# [YOUR ASSIGNMENT]
From the data below, copy exactly the lines that lie between the one holding "right shoulder: (403, 409)" and the one holding "right back paw: (375, 475)", including both, and nothing more.

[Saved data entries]
----------------------------------------

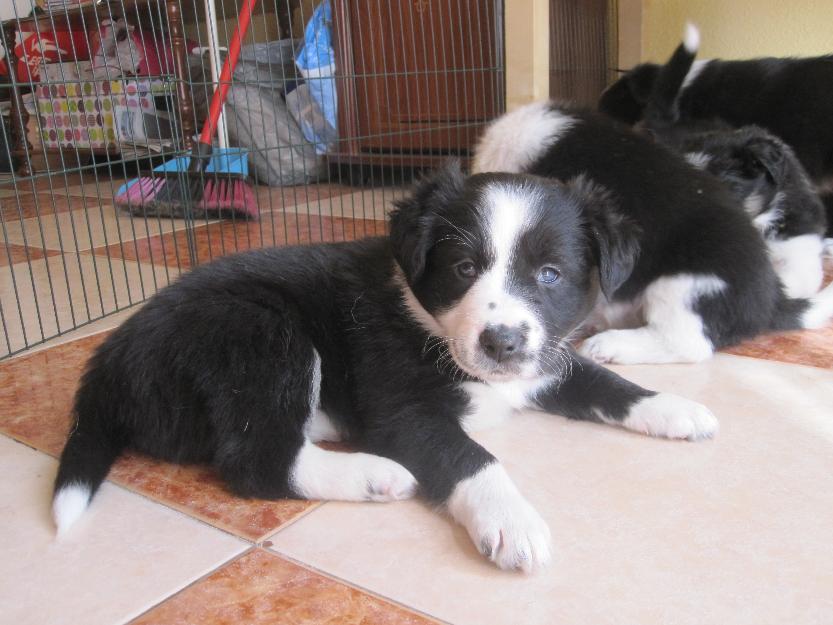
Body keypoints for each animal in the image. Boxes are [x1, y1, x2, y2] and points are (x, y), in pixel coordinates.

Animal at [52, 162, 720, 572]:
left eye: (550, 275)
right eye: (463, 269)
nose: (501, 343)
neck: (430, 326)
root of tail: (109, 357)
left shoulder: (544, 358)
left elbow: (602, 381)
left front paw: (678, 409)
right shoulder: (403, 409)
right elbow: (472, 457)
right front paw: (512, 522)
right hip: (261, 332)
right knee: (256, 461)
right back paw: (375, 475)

----------------------------------------

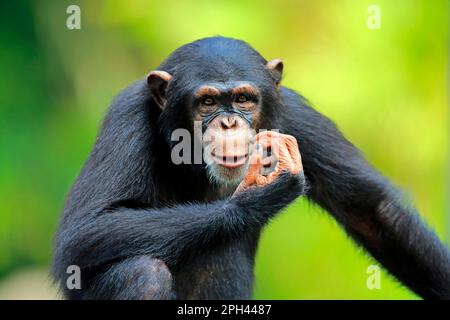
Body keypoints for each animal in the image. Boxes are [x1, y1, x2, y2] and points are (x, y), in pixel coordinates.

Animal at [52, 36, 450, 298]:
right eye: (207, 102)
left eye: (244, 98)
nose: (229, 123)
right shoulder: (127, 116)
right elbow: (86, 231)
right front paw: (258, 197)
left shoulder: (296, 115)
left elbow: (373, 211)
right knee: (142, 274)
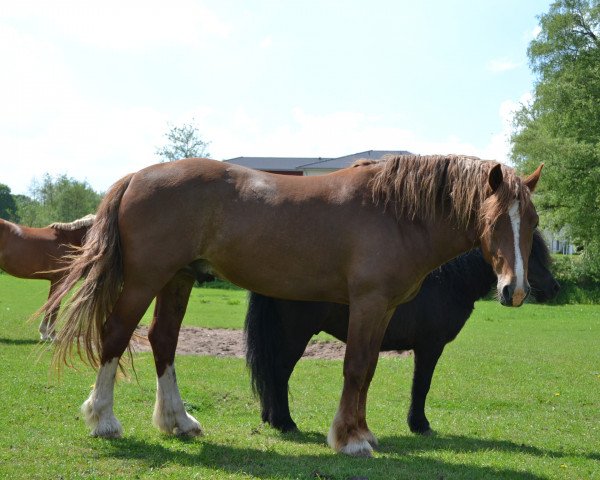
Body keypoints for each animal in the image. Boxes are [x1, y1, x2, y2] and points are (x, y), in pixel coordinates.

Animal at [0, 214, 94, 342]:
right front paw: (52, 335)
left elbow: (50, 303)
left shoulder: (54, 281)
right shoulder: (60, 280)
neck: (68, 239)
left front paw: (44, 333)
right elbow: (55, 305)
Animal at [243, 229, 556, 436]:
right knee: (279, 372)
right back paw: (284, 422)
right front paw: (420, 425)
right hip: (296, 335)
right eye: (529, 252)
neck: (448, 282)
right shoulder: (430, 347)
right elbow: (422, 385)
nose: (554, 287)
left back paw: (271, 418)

----------------------------------------

# [ANSWER SECTION]
right shoulder: (403, 409)
right elbow: (472, 457)
right front paw: (512, 522)
right hip: (261, 332)
right knee: (256, 461)
right back paw: (375, 475)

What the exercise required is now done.